▶ **AIM OF THE EXERCISE**:
Pictures in the data should be dropped; transcribe exactly the lines from the one that has "X2314220Y50420D01*" through the one that has "X267800Y178350D01*".

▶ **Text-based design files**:
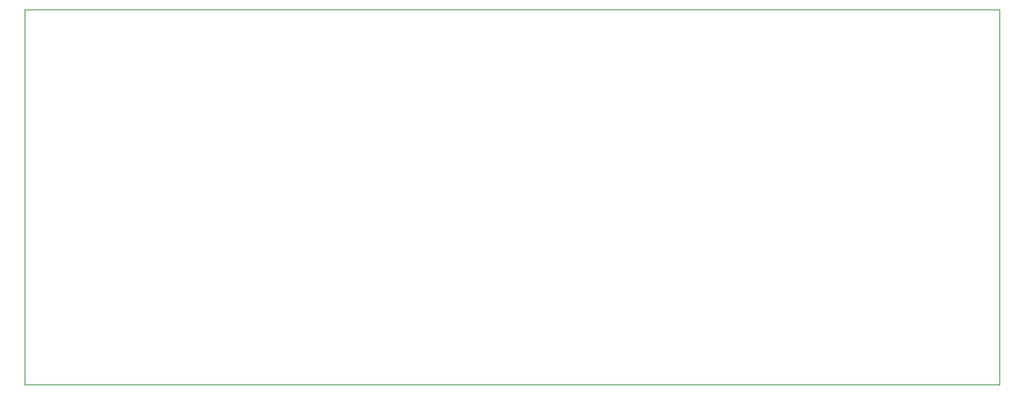
<source format=gbr>
G04 #@! TF.GenerationSoftware,KiCad,Pcbnew,(5.1.5-0-10_14)*
G04 #@! TF.CreationDate,2020-04-22T00:02:06+01:00*
G04 #@! TF.ProjectId,Display,44697370-6c61-4792-9e6b-696361645f70,rev?*
G04 #@! TF.SameCoordinates,Original*
G04 #@! TF.FileFunction,Profile,NP*
%FSLAX46Y46*%
G04 Gerber Fmt 4.6, Leading zero omitted, Abs format (unit mm)*
G04 Created by KiCad (PCBNEW (5.1.5-0-10_14)) date 2020-04-22 00:02:06*
%MOMM*%
%LPD*%
G04 APERTURE LIST*
%ADD10C,0.100000*%
G04 APERTURE END LIST*
D10*
X234000000Y-52000000D02*
X234000000Y-92000000D01*
X130000000Y-52000000D02*
X234000000Y-52000000D01*
X130000000Y-92000000D02*
X130000000Y-52000000D01*
X234000000Y-92000000D02*
X130000000Y-92000000D01*
M02*

</source>
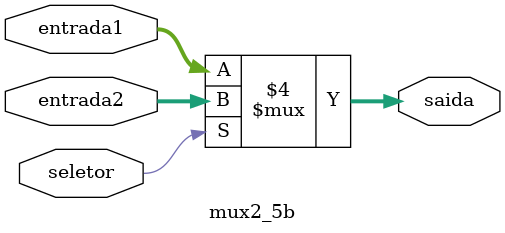
<source format=v>
module mux2_5b(seletor, entrada1, entrada2, saida);
	input seletor;
	input [4:0]entrada1, entrada2;
	output reg [4:0]saida;
	
always @(*) begin
	if(seletor == 1'b0)
		saida = entrada1;
	else
		saida = entrada2;
	
end
endmodule

</source>
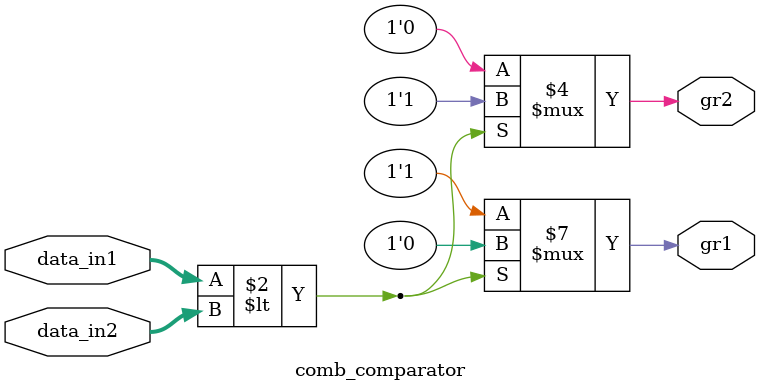
<source format=sv>
`include "timescale.v"

module comb_comparator #(
    parameter DATA_SIZE = 12
)

(
    input logic [DATA_SIZE-1:0] data_in1, data_in2,
    output logic gr1, gr2
);

always @* begin
    if(data_in1 < data_in2) begin
        gr1 = 1'b0;
        gr2 = 1'b1;
    end else begin
        gr1 = 1'b1;
        gr2 = 1'b0;
    end
end



endmodule

</source>
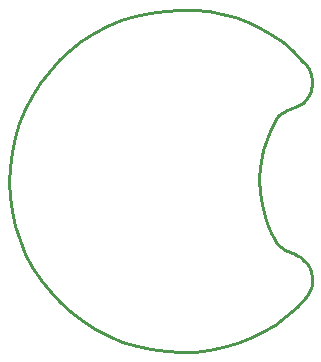
<source format=gbr>
G04 EAGLE Gerber RS-274X export*
G75*
%MOMM*%
%FSLAX34Y34*%
%LPD*%
%IN*%
%IPPOS*%
%AMOC8*
5,1,8,0,0,1.08239X$1,22.5*%
G01*
%ADD10C,0.254000*%


D10*
X-1270Y144780D02*
X-13886Y144174D01*
X-26401Y142470D01*
X-38720Y139682D01*
X-50749Y135832D01*
X-62397Y130947D01*
X-73575Y125066D01*
X-84198Y118233D01*
X-94184Y110500D01*
X-103459Y101926D01*
X-111951Y92576D01*
X-119596Y82522D01*
X-126336Y71840D01*
X-132119Y60611D01*
X-136901Y48921D01*
X-140646Y36858D01*
X-143326Y24515D01*
X-144919Y11986D01*
X-145415Y-635D01*
X-144809Y-13251D01*
X-143105Y-25766D01*
X-140317Y-38085D01*
X-136467Y-50114D01*
X-131582Y-61762D01*
X-125701Y-72940D01*
X-118868Y-83563D01*
X-111135Y-93549D01*
X-102561Y-102824D01*
X-93211Y-111316D01*
X-83157Y-118961D01*
X-72475Y-125701D01*
X-61246Y-131484D01*
X-49556Y-136266D01*
X-37493Y-140011D01*
X-25150Y-142691D01*
X-12621Y-144284D01*
X0Y-144780D01*
X11964Y-144545D01*
X23862Y-143268D01*
X35603Y-140958D01*
X47099Y-137635D01*
X58261Y-133321D01*
X69004Y-128052D01*
X79248Y-121866D01*
X88913Y-114811D01*
X97927Y-106941D01*
X106220Y-98314D01*
X106680Y-97790D01*
X107806Y-96067D01*
X108777Y-94252D01*
X109587Y-92360D01*
X110228Y-90404D01*
X110697Y-88399D01*
X110989Y-86362D01*
X111102Y-84307D01*
X111036Y-82249D01*
X110790Y-80206D01*
X110368Y-78191D01*
X109772Y-76221D01*
X109006Y-74310D01*
X108076Y-72474D01*
X106990Y-70725D01*
X105756Y-69078D01*
X104383Y-67545D01*
X102882Y-66137D01*
X101263Y-64865D01*
X99540Y-63739D01*
X97725Y-62768D01*
X96520Y-62230D01*
X92358Y-60438D01*
X88368Y-58290D01*
X84581Y-55802D01*
X81280Y-53213D01*
X79284Y-50016D01*
X77575Y-46657D01*
X77216Y-45847D01*
X73882Y-38555D01*
X71196Y-31001D01*
X69178Y-23240D01*
X68580Y-20193D01*
X67042Y-9615D01*
X66431Y1056D01*
X66421Y2286D01*
X67114Y11577D01*
X68614Y20772D01*
X69850Y26035D01*
X72652Y35154D01*
X75311Y41910D01*
X77978Y47244D01*
X79729Y50544D01*
X81762Y53679D01*
X83439Y55880D01*
X89991Y59702D01*
X96850Y62939D01*
X101600Y64770D01*
X103196Y66082D01*
X104671Y67527D01*
X106014Y69096D01*
X107216Y70776D01*
X108266Y72554D01*
X109158Y74417D01*
X109884Y76351D01*
X110439Y78341D01*
X110818Y80371D01*
X111019Y82427D01*
X111039Y84492D01*
X110880Y86551D01*
X110542Y88589D01*
X110027Y90589D01*
X109341Y92537D01*
X108487Y94418D01*
X107472Y96217D01*
X106304Y97920D01*
X104993Y99516D01*
X103547Y100991D01*
X102870Y101600D01*
X94822Y109766D01*
X86092Y117200D01*
X76748Y123845D01*
X66860Y129650D01*
X56504Y134572D01*
X45758Y138572D01*
X34704Y141620D01*
X23427Y143693D01*
X12013Y144775D01*
X547Y144859D01*
X-1270Y144780D01*
M02*

</source>
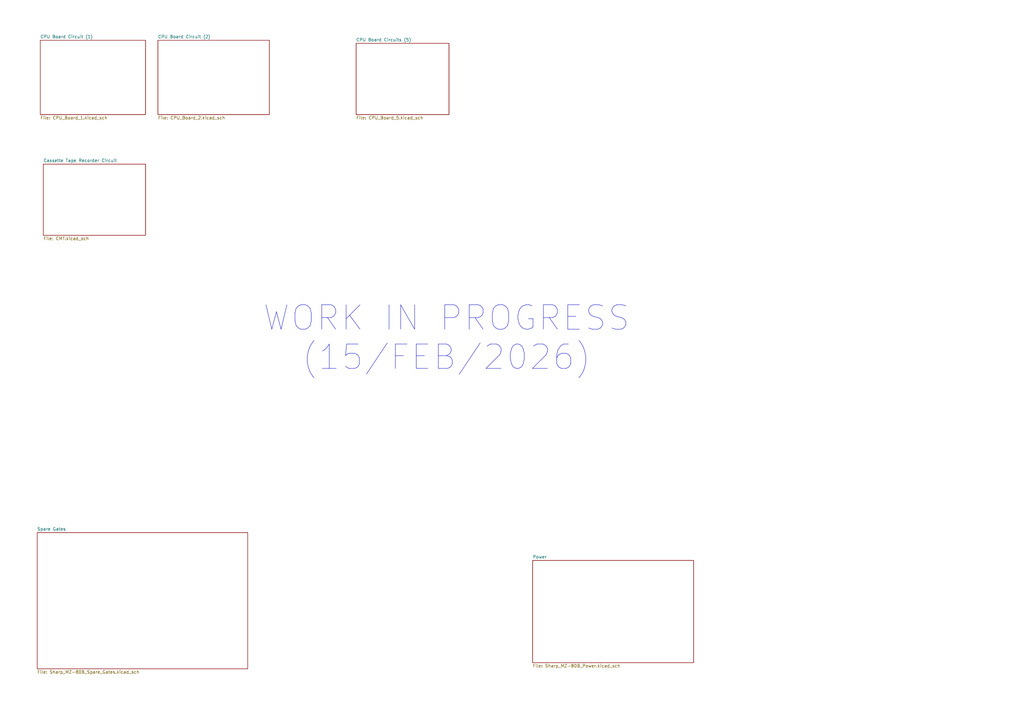
<source format=kicad_sch>
(kicad_sch
	(version 20250114)
	(generator "eeschema")
	(generator_version "9.0")
	(uuid "8ca4f8f2-2925-48ce-9d44-2cd7cb5f6493")
	(paper "A3")
	(title_block
		(title "Sharp MZ-80B Schematics")
		(date "14/FEB/2026")
		(rev "A")
		(company "Brett Hallen")
		(comment 4 "Redrawn from Service Manual")
	)
	(lib_symbols)
	(text "WORK IN PROGRESS\n(15/FEB/2026)"
		(exclude_from_sim no)
		(at 183.134 138.684 0)
		(effects
			(font
				(size 10 10)
			)
		)
		(uuid "b9aa2baf-26b0-4edf-80ac-80b5fcb83222")
	)
	(sheet
		(at 146.05 17.78)
		(size 38.1 29.21)
		(exclude_from_sim no)
		(in_bom yes)
		(on_board yes)
		(dnp no)
		(fields_autoplaced yes)
		(stroke
			(width 0.1524)
			(type solid)
		)
		(fill
			(color 0 0 0 0.0000)
		)
		(uuid "337c8e49-ea3e-4a9c-84d6-3750e7b9aa23")
		(property "Sheetname" "CPU Board Circuits (5)"
			(at 146.05 17.0684 0)
			(effects
				(font
					(size 1.27 1.27)
				)
				(justify left bottom)
			)
		)
		(property "Sheetfile" "CPU_Board_5.kicad_sch"
			(at 146.05 47.5746 0)
			(effects
				(font
					(size 1.27 1.27)
				)
				(justify left top)
			)
		)
		(instances
			(project "Sharp_MZ-80B_Schematics"
				(path "/8ca4f8f2-2925-48ce-9d44-2cd7cb5f6493"
					(page "6")
				)
			)
		)
	)
	(sheet
		(at 17.78 67.31)
		(size 41.91 29.21)
		(exclude_from_sim no)
		(in_bom yes)
		(on_board yes)
		(dnp no)
		(fields_autoplaced yes)
		(stroke
			(width 0.1524)
			(type solid)
		)
		(fill
			(color 0 0 0 0.0000)
		)
		(uuid "363797a5-51e1-47ec-b026-41beda79c6ec")
		(property "Sheetname" "Cassette Tape Recorder Circuit"
			(at 17.78 66.5984 0)
			(effects
				(font
					(size 1.27 1.27)
				)
				(justify left bottom)
			)
		)
		(property "Sheetfile" "CMT.kicad_sch"
			(at 17.78 97.1046 0)
			(effects
				(font
					(size 1.27 1.27)
				)
				(justify left top)
			)
		)
		(instances
			(project "Sharp_MZ-80B_Schematics"
				(path "/8ca4f8f2-2925-48ce-9d44-2cd7cb5f6493"
					(page "7")
				)
			)
		)
	)
	(sheet
		(at 16.51 16.51)
		(size 43.18 30.48)
		(exclude_from_sim no)
		(in_bom yes)
		(on_board yes)
		(dnp no)
		(fields_autoplaced yes)
		(stroke
			(width 0.1524)
			(type solid)
		)
		(fill
			(color 0 0 0 0.0000)
		)
		(uuid "5a780255-5ac8-4ffc-99be-ac6ce64d8384")
		(property "Sheetname" "CPU Board Circuit (1)"
			(at 16.51 15.7984 0)
			(effects
				(font
					(size 1.27 1.27)
				)
				(justify left bottom)
			)
		)
		(property "Sheetfile" "CPU_Board_1.kicad_sch"
			(at 16.51 47.5746 0)
			(effects
				(font
					(size 1.27 1.27)
				)
				(justify left top)
			)
		)
		(instances
			(project "Sharp_MZ-80B_Schematics"
				(path "/8ca4f8f2-2925-48ce-9d44-2cd7cb5f6493"
					(page "2")
				)
			)
		)
	)
	(sheet
		(at 15.24 218.44)
		(size 86.36 55.88)
		(exclude_from_sim no)
		(in_bom yes)
		(on_board yes)
		(dnp no)
		(fields_autoplaced yes)
		(stroke
			(width 0.1524)
			(type solid)
		)
		(fill
			(color 0 0 0 0.0000)
		)
		(uuid "78535e79-36e8-41d2-b4c2-030594396f91")
		(property "Sheetname" "Spare Gates"
			(at 15.24 217.7284 0)
			(effects
				(font
					(size 1.27 1.27)
				)
				(justify left bottom)
			)
		)
		(property "Sheetfile" "Sharp_MZ-80B_Spare_Gates.kicad_sch"
			(at 15.24 274.9046 0)
			(effects
				(font
					(size 1.27 1.27)
				)
				(justify left top)
			)
		)
		(instances
			(project "Sharp_MZ-80B_Schematics"
				(path "/8ca4f8f2-2925-48ce-9d44-2cd7cb5f6493"
					(page "10")
				)
			)
		)
	)
	(sheet
		(at 218.44 229.87)
		(size 66.04 41.91)
		(exclude_from_sim no)
		(in_bom yes)
		(on_board yes)
		(dnp no)
		(fields_autoplaced yes)
		(stroke
			(width 0.1524)
			(type solid)
		)
		(fill
			(color 0 0 0 0.0000)
		)
		(uuid "9ba4eebe-9b40-4b09-bdd1-4d01395a4371")
		(property "Sheetname" "Power"
			(at 218.44 229.1584 0)
			(effects
				(font
					(size 1.27 1.27)
				)
				(justify left bottom)
			)
		)
		(property "Sheetfile" "Sharp_MZ-80B_Power.kicad_sch"
			(at 218.44 272.3646 0)
			(effects
				(font
					(size 1.27 1.27)
				)
				(justify left top)
			)
		)
		(instances
			(project "Sharp_MZ-80B_Schematics"
				(path "/8ca4f8f2-2925-48ce-9d44-2cd7cb5f6493"
					(page "9")
				)
			)
		)
	)
	(sheet
		(at 64.77 16.51)
		(size 45.72 30.48)
		(exclude_from_sim no)
		(in_bom yes)
		(on_board yes)
		(dnp no)
		(fields_autoplaced yes)
		(stroke
			(width 0.1524)
			(type solid)
		)
		(fill
			(color 0 0 0 0.0000)
		)
		(uuid "b0798a4c-f0b3-496b-9ba4-af097d658299")
		(property "Sheetname" "CPU Board Circuit (2)"
			(at 64.77 15.7984 0)
			(effects
				(font
					(size 1.27 1.27)
				)
				(justify left bottom)
			)
		)
		(property "Sheetfile" "CPU_Board_2.kicad_sch"
			(at 64.77 47.5746 0)
			(effects
				(font
					(size 1.27 1.27)
				)
				(justify left top)
			)
		)
		(instances
			(project "Sharp_MZ-80B_Schematics"
				(path "/8ca4f8f2-2925-48ce-9d44-2cd7cb5f6493"
					(page "3")
				)
			)
		)
	)
	(sheet_instances
		(path "/"
			(page "1")
		)
	)
	(embedded_fonts no)
)

</source>
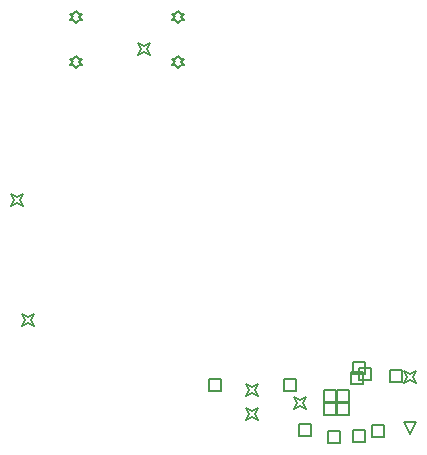
<source format=gbr>
G04*
G04 #@! TF.GenerationSoftware,Altium Limited,Altium Designer,23.10.1 (27)*
G04*
G04 Layer_Color=2752767*
%FSLAX44Y44*%
%MOMM*%
G71*
G04*
G04 #@! TF.SameCoordinates,EE71AB0A-04B5-4847-A965-A32D4C1E190E*
G04*
G04*
G04 #@! TF.FilePolarity,Positive*
G04*
G01*
G75*
%ADD60C,0.1270*%
D60*
X2036500Y317120D02*
X2039040Y319660D01*
X2041580D01*
X2039040Y322200D01*
X2041580Y324740D01*
X2039040D01*
X2036500Y327280D01*
X2033960Y324740D01*
X2031420D01*
X2033960Y322200D01*
X2031420Y319660D01*
X2033960D01*
X2036500Y317120D01*
Y355120D02*
X2039040Y357660D01*
X2041580D01*
X2039040Y360200D01*
X2041580Y362740D01*
X2039040D01*
X2036500Y365280D01*
X2033960Y362740D01*
X2031420D01*
X2033960Y360200D01*
X2031420Y357660D01*
X2033960D01*
X2036500Y355120D01*
X2122900Y317120D02*
X2125440Y319660D01*
X2127980D01*
X2125440Y322200D01*
X2127980Y324740D01*
X2125440D01*
X2122900Y327280D01*
X2120360Y324740D01*
X2117820D01*
X2120360Y322200D01*
X2117820Y319660D01*
X2120360D01*
X2122900Y317120D01*
Y355120D02*
X2125440Y357660D01*
X2127980D01*
X2125440Y360200D01*
X2127980Y362740D01*
X2125440D01*
X2122900Y365280D01*
X2120360Y362740D01*
X2117820D01*
X2120360Y360200D01*
X2117820Y357660D01*
X2120360D01*
X2122900Y355120D01*
X1981420Y200320D02*
X1983960Y205400D01*
X1981420Y210480D01*
X1986500Y207940D01*
X1991580Y210480D01*
X1989040Y205400D01*
X1991580Y200320D01*
X1986500Y202860D01*
X1981420Y200320D01*
X1990520Y98620D02*
X1993060Y103700D01*
X1990520Y108780D01*
X1995600Y106240D01*
X2000680Y108780D01*
X1998140Y103700D01*
X2000680Y98620D01*
X1995600Y101160D01*
X1990520Y98620D01*
X2180720Y39180D02*
X2183260Y44260D01*
X2180720Y49340D01*
X2185800Y46800D01*
X2190880Y49340D01*
X2188340Y44260D01*
X2190880Y39180D01*
X2185800Y41720D01*
X2180720Y39180D01*
X2276290Y53169D02*
Y63329D01*
X2286450D01*
Y53169D01*
X2276290D01*
X2225320Y5520D02*
Y15680D01*
X2235480D01*
Y5520D01*
X2225320D01*
X2180620Y19120D02*
X2183160Y24200D01*
X2180620Y29280D01*
X2185700Y26740D01*
X2190780Y29280D01*
X2188240Y24200D01*
X2190780Y19120D01*
X2185700Y21660D01*
X2180620Y19120D01*
X2212330Y44140D02*
Y54300D01*
X2222490D01*
Y44140D01*
X2212330D01*
X2149330D02*
Y54300D01*
X2159490D01*
Y44140D01*
X2149330D01*
X2221020Y28220D02*
X2223560Y33300D01*
X2221020Y38380D01*
X2226100Y35840D01*
X2231180Y38380D01*
X2228640Y33300D01*
X2231180Y28220D01*
X2226100Y30760D01*
X2221020Y28220D01*
X2088920Y328420D02*
X2091460Y333500D01*
X2088920Y338580D01*
X2094000Y336040D01*
X2099080Y338580D01*
X2096540Y333500D01*
X2099080Y328420D01*
X2094000Y330960D01*
X2088920Y328420D01*
X2271220Y58420D02*
Y68580D01*
X2281380D01*
Y58420D01*
X2271220D01*
X2314220Y50420D02*
X2316760Y55500D01*
X2314220Y60580D01*
X2319300Y58040D01*
X2324380Y60580D01*
X2321840Y55500D01*
X2324380Y50420D01*
X2319300Y52960D01*
X2314220Y50420D01*
X2302220Y51420D02*
Y61580D01*
X2312380D01*
Y51420D01*
X2302220D01*
X2269220Y49420D02*
Y59580D01*
X2279380D01*
Y49420D01*
X2269220D01*
X2319300Y7420D02*
X2314220Y17580D01*
X2324380D01*
X2319300Y7420D01*
X2287220Y4420D02*
Y14580D01*
X2297380D01*
Y4420D01*
X2287220D01*
X2271220Y420D02*
Y10580D01*
X2281380D01*
Y420D01*
X2271220D01*
X2249720Y-580D02*
Y9580D01*
X2259880D01*
Y-580D01*
X2249720D01*
X2246450Y23450D02*
Y33610D01*
X2256610D01*
Y23450D01*
X2246450D01*
Y34450D02*
Y44610D01*
X2256610D01*
Y34450D01*
X2246450D01*
X2257450Y23450D02*
Y33610D01*
X2267610D01*
Y23450D01*
X2257450D01*
Y34450D02*
Y44610D01*
X2267610D01*
Y34450D01*
X2257450D01*
M02*

</source>
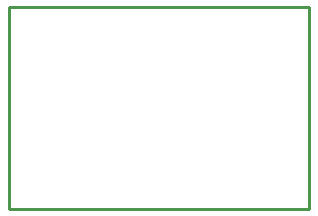
<source format=gbr>
G04 EAGLE Gerber RS-274X export*
G75*
%MOMM*%
%FSLAX34Y34*%
%LPD*%
%IN*%
%IPPOS*%
%AMOC8*
5,1,8,0,0,1.08239X$1,22.5*%
G01*
%ADD10C,0.254000*%


D10*
X13800Y6900D02*
X267800Y6900D01*
X267800Y178350D01*
X13800Y178350D01*
X13800Y6900D01*
M02*

</source>
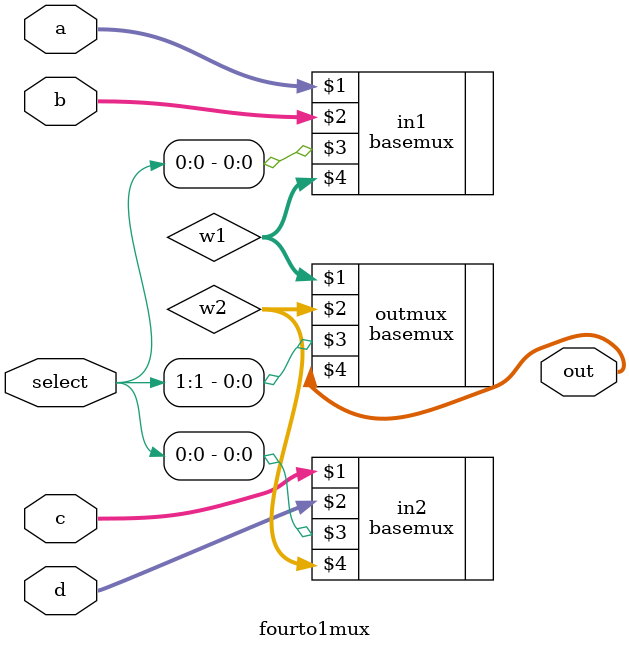
<source format=v>
`include "basemux.v"

module fourto1mux(a, b, c, d, select, out);
input [1:0] select;
input [31:0] a, b, c, d;
output [31:0] out;

wire [31:0] w1;
wire [31:0] w2;

basemux in1(a, b, select[0], w1);
basemux in2(c, d, select[0], w2);

basemux outmux(w1, w2, select[1], out);

endmodule
</source>
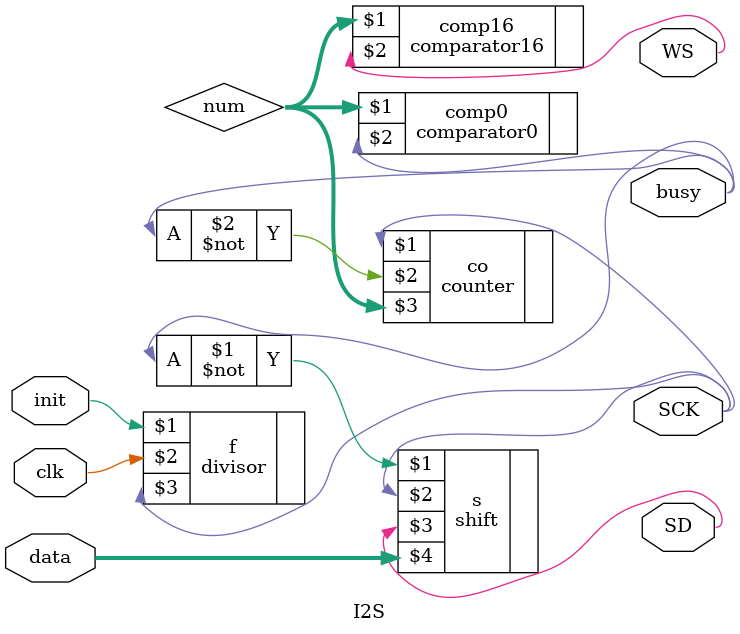
<source format=v>
module I2S #(parameter nBits = 32)(clk, busy, data, init, SD, SCK, WS);
	input clk, init;
	input [nBits - 1:0] data;
	output busy, SD, SCK, WS;

	wire [$clog2(nBits) - 1:0] num;

	divisor f(init, clk, SCK);
	shift s(~busy, SCK, SD, data);
	counter co(SCK, ~busy, num);
	comparator0 comp0(num, busy);
	comparator16 comp16(num, WS);	 
endmodule

</source>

▶ **YOUR RESPONSE**:
X2314220Y50420D01*
X2302220Y51420D02*
Y61580D01*
X2312380D01*
Y51420D01*
X2302220D01*
X2269220Y49420D02*
Y59580D01*
X2279380D01*
Y49420D01*
X2269220D01*
X2319300Y7420D02*
X2314220Y17580D01*
X2324380D01*
X2319300Y7420D01*
X2287220Y4420D02*
Y14580D01*
X2297380D01*
Y4420D01*
X2287220D01*
X2271220Y420D02*
Y10580D01*
X2281380D01*
Y420D01*
X2271220D01*
X2249720Y-580D02*
Y9580D01*
X2259880D01*
Y-580D01*
X2249720D01*
X2246450Y23450D02*
Y33610D01*
X2256610D01*
Y23450D01*
X2246450D01*
Y34450D02*
Y44610D01*
X2256610D01*
Y34450D01*
X2246450D01*
X2257450Y23450D02*
Y33610D01*
X2267610D01*
Y23450D01*
X2257450D01*
Y34450D02*
Y44610D01*
X2267610D01*
Y34450D01*
X2257450D01*
M02*

</source>
<source format=gbr>
G04 EAGLE Gerber RS-274X export*
G75*
%MOMM*%
%FSLAX34Y34*%
%LPD*%
%IN*%
%IPPOS*%
%AMOC8*
5,1,8,0,0,1.08239X$1,22.5*%
G01*
%ADD10C,0.254000*%


D10*
X13800Y6900D02*
X267800Y6900D01*
X267800Y178350D01*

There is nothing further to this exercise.